Is Benzo Fury Addictive?

Again, because Benzo Fury is a new substance, the main effects seen have been hospitalization, overdose, and death. It is unknown if the drug is truly addictive, like cannabis, cocaine, or nicotine, but medical researchers believe this is likely. Many other drugs that cause hallucinations, like LSD or psilocybin, are not considered addictive; however, drugs that have mixed effects, like MDMA and now Benzo Fury, may stimulate the reward centers of the brain and lead to addiction.

Additionally, Benzo Fury may be a drug used in social settings like nightclubs or raves, either used on purpose or taken accidentally, with users believing Benzo Fury to be a drug like ecstasy. These settings are associated with polydrug abuse, with alcohol, marijuana, and other drugs often used in combination. Polydrug abuse is much more likely to lead to physical dependence on drugs and overdose.

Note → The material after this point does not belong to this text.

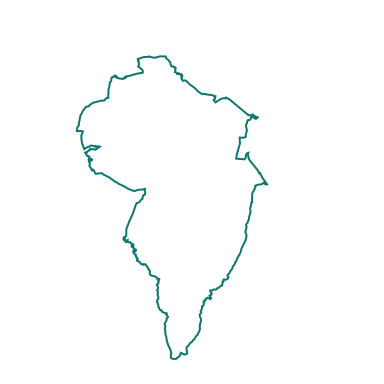 the district of Tuta, Boyacá, Colombia, rotated 64°
{"feature_id": "7082276B48364833791796", "entity_name": "Tuta", "entity_type": "district", "adm_level": 2, "iso_a3": "COL", "parent_name": "Colombia", "parent_adm1": "Boyacá", "projection": "orthographic", "projection_center": [-73.179, 5.679], "detail": "fine", "context": "isolated", "style": "outline", "palette": "teal", "viewbox_px": 384, "rotation_deg": 64, "n_neighbors": 0, "source": "geoboundaries", "source_scale": "gbopen_adm2", "svg_char_len": 6047}
<svg xmlns="http://www.w3.org/2000/svg" viewBox="0 0 384 384"><g transform="rotate(64 192 192)"><path d="M133.6,270.4L134.2,268.2L135.6,264.7L137.3,264.1L142.4,260.1L149.1,256.6L150.4,255.4L152.0,254.7L156.7,250.9L161.5,247.7L165.5,243.9L166.0,242.9L166.4,239.7L168.3,234.6L168.6,232.9L169.9,233.8L172.0,234.3L173.3,235.1L173.7,235.5L173.6,237.0L174.8,238.6L176.3,239.3L176.9,241.6L177.9,243.5L178.0,245.6L177.7,246.6L179.0,248.2L185.7,254.9L190.8,261.1L196.6,267.3L202.5,270.3L203.1,271.4L202.7,272.7L203.8,274.0L204.7,273.1L205.1,274.2L205.4,274.2L205.7,273.4L206.2,273.0L207.2,273.5L208.1,273.4L208.2,272.9L207.1,271.6L207.0,270.9L208.6,271.7L210.1,270.0L210.3,269.3L211.4,269.5L212.0,268.9L213.2,269.1L213.3,268.5L213.0,268.1L213.3,267.8L214.6,268.2L214.2,269.9L214.5,270.2L215.8,269.6L216.1,268.9L217.5,269.2L218.5,269.0L218.7,267.9L219.5,267.6L220.4,268.7L220.1,269.3L219.8,269.2L219.5,269.6L219.6,270.3L219.3,270.6L219.6,270.8L220.4,271.1L220.6,270.5L220.9,270.3L221.6,270.9L222.9,270.9L223.3,270.7L223.3,270.1L223.5,269.9L226.2,270.8L226.9,270.1L227.7,270.4L228.0,270.1L228.9,270.7L228.8,271.1L229.5,271.6L230.3,270.6L230.9,270.6L232.0,269.6L232.9,269.7L234.6,269.2L235.3,268.3L235.3,267.7L236.3,267.3L236.0,266.8L236.5,265.6L237.1,265.3L238.4,265.4L239.7,264.8L241.6,265.1L241.9,264.6L242.9,264.9L244.0,264.5L244.9,264.5L246.3,265.6L247.8,265.9L249.1,265.3L252.0,261.9L253.9,261.1L254.6,261.3L254.8,260.6L255.3,260.5L255.8,259.6L256.4,259.9L257.0,261.3L258.3,261.3L258.7,262.4L259.9,263.1L259.8,264.2L263.0,264.3L264.5,265.4L264.9,266.4L266.8,266.4L267.8,267.1L268.4,267.2L269.1,267.9L271.8,268.3L272.4,268.9L273.4,269.2L273.8,270.5L275.4,271.6L276.8,271.4L277.4,272.0L279.3,271.9L280.9,272.7L281.7,272.3L283.4,272.6L284.3,272.1L284.8,271.2L285.9,271.5L286.6,271.3L288.2,270.1L290.0,267.9L290.4,268.1L290.3,268.8L290.9,269.0L292.8,268.4L293.9,268.4L294.2,270.1L295.5,270.6L296.4,271.5L298.0,273.8L299.1,274.7L300.6,274.6L303.6,276.7L304.7,276.7L307.8,278.1L311.6,278.8L314.5,279.8L318.7,280.5L325.2,280.6L326.2,281.1L327.9,281.2L329.0,282.4L331.9,283.7L333.9,282.1L335.0,279.4L333.9,274.9L331.7,272.4L334.8,270.1L335.2,267.4L333.3,266.4L331.2,266.0L329.4,265.1L328.0,261.6L326.8,259.6L326.9,258.3L325.6,255.9L325.5,254.7L323.3,251.4L322.6,249.4L319.7,245.8L317.8,244.4L316.8,244.3L315.6,243.7L315.0,243.0L313.7,242.4L312.7,241.1L310.9,239.8L306.7,239.3L305.4,238.7L304.7,236.7L304.2,236.4L303.1,236.5L301.7,234.6L299.1,233.0L299.0,231.6L298.7,231.1L297.5,230.2L296.4,230.2L295.0,228.9L295.0,228.5L295.5,227.9L294.0,226.6L294.2,225.7L293.9,224.3L294.5,224.0L294.8,223.2L296.3,222.7L296.4,222.1L295.3,221.3L293.7,221.7L292.8,221.6L292.8,219.5L291.7,218.7L290.7,219.2L289.5,218.5L288.1,219.5L289.3,217.1L289.2,215.0L290.2,213.3L290.2,212.5L289.7,211.7L289.5,210.6L289.9,209.4L289.4,208.7L289.0,207.3L289.2,205.7L288.1,205.4L286.8,203.9L286.2,204.0L285.9,203.5L286.2,203.1L286.1,202.7L284.9,202.5L284.6,202.1L285.7,199.7L285.7,198.1L284.6,196.6L283.7,197.0L282.3,196.6L281.3,194.0L280.2,192.8L278.5,189.3L277.0,188.2L275.8,185.6L275.1,184.7L274.1,184.1L273.8,182.7L272.1,181.3L269.7,177.9L269.4,177.2L267.5,174.8L264.3,172.1L258.8,164.9L256.5,163.0L255.1,162.2L254.0,161.7L252.9,161.9L251.2,161.5L247.6,158.4L245.5,158.0L244.6,157.1L244.1,155.7L240.9,152.4L239.5,151.6L235.6,148.1L232.3,147.0L229.6,144.5L227.7,143.4L227.7,142.6L219.9,138.6L218.8,137.6L217.1,134.7L216.0,133.8L215.3,132.7L214.1,132.5L214.4,129.2L215.5,126.3L215.2,123.2L217.5,122.6L217.9,121.2L210.2,122.5L204.4,122.6L204.5,123.4L200.8,123.5L188.8,126.3L186.9,126.3L183.7,125.6L181.8,124.9L181.5,124.4L181.3,125.3L182.0,126.7L182.4,127.3L184.9,128.8L185.6,130.6L181.4,137.6L178.3,135.6L169.5,127.7L164.0,125.3L165.9,121.7L166.0,119.6L165.8,119.3L163.9,118.5L161.0,115.8L156.0,114.4L154.9,113.6L154.3,112.5L152.9,111.6L151.9,110.0L152.5,109.1L152.3,107.9L151.8,106.8L151.1,106.5L150.6,106.0L152.1,103.8L154.3,102.6L153.7,100.3L151.0,102.6L148.8,103.6L149.3,105.0L148.0,106.8L147.6,107.0L147.7,107.6L125.4,117.6L122.5,119.6L122.0,120.2L122.5,120.6L121.4,122.9L121.0,125.0L121.8,131.6L118.8,132.3L118.3,130.5L116.9,130.1L117.2,129.8L116.3,129.0L115.6,130.1L115.2,129.9L114.1,131.1L108.9,138.6L108.6,139.7L107.1,140.9L104.1,142.6L101.6,143.2L98.2,144.7L94.2,147.0L90.0,148.3L88.5,149.5L88.1,151.5L85.2,151.8L85.1,151.1L84.5,151.1L84.0,150.6L83.0,150.9L83.1,149.7L81.8,149.8L81.2,150.1L80.2,152.1L80.1,151.4L79.8,151.5L79.2,152.4L79.2,153.4L78.3,153.3L76.7,154.8L75.8,153.8L74.2,153.4L73.8,152.5L72.8,152.3L72.0,153.3L71.1,153.5L70.6,154.9L69.9,155.3L67.0,155.2L65.8,154.6L64.2,155.3L63.3,155.3L60.4,156.6L58.7,156.1L56.1,161.2L55.2,165.4L55.2,166.4L52.9,169.6L51.3,171.3L51.2,172.4L49.5,176.5L48.8,181.7L48.8,182.5L50.1,182.4L50.2,182.8L50.8,182.7L51.2,183.2L52.0,183.0L53.9,183.4L55.6,185.4L56.5,184.6L58.6,184.0L60.3,183.1L62.5,183.4L63.2,184.1L61.4,190.1L60.3,196.8L59.1,201.0L59.3,201.2L60.0,200.9L60.2,201.1L60.2,201.9L59.4,202.7L60.2,203.7L60.2,204.3L57.9,207.9L56.7,208.8L56.6,209.5L56.0,209.5L55.6,209.8L55.3,209.5L55.1,209.7L54.9,209.2L53.9,209.7L54.1,210.2L53.6,210.6L53.7,211.7L54.3,212.2L53.9,214.1L56.9,216.1L57.4,217.7L61.8,220.7L62.6,221.6L65.9,223.6L67.2,224.0L69.0,225.4L70.6,225.8L70.1,227.7L71.3,230.9L70.3,232.8L68.4,241.9L68.9,245.6L69.7,247.2L69.0,250.0L70.9,253.9L74.8,259.2L78.8,262.0L79.8,263.2L82.2,264.2L83.7,266.8L86.8,268.8L88.2,265.6L89.7,263.5L92.7,266.7L96.5,268.4L99.9,269.4L106.2,270.1L105.8,267.0L106.2,264.2L105.9,263.2L106.1,262.2L107.3,260.4L108.3,259.6L108.3,258.4L108.7,258.2L109.2,258.4L109.3,257.9L110.2,257.7L109.8,256.1L110.8,255.0L111.7,260.1L111.2,261.0L110.3,261.4L110.1,262.9L108.7,264.2L108.6,264.6L108.7,264.9L109.6,265.6L109.4,266.9L110.1,268.8L109.6,270.5L109.8,270.9L111.5,270.2L112.3,270.6L113.4,270.6L115.0,268.7L115.9,269.1L117.2,270.6L118.3,270.7L118.3,269.4L117.8,268.3L119.0,267.5L119.7,268.2L119.6,269.0L118.9,270.4L119.1,271.3L119.7,271.5L121.4,271.1L122.3,271.6L123.4,272.8L127.1,272.4L128.8,272.5L129.0,271.9L128.4,271.3L128.9,270.8L131.8,270.8L133.6,270.4Z" fill="none" stroke="#0f766e" stroke-width="2"/></g></svg>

Getting Treatment for Benzo Fury or Other NPSs

Since Benzo Fury is a new chemical on the market, and research is still being conducted into how it affects the brain, there are no medications available that ease the body off dependence on this drug. It is important to follow an evidence-based treatment plan and work with a medical professional to safely detox from the drug.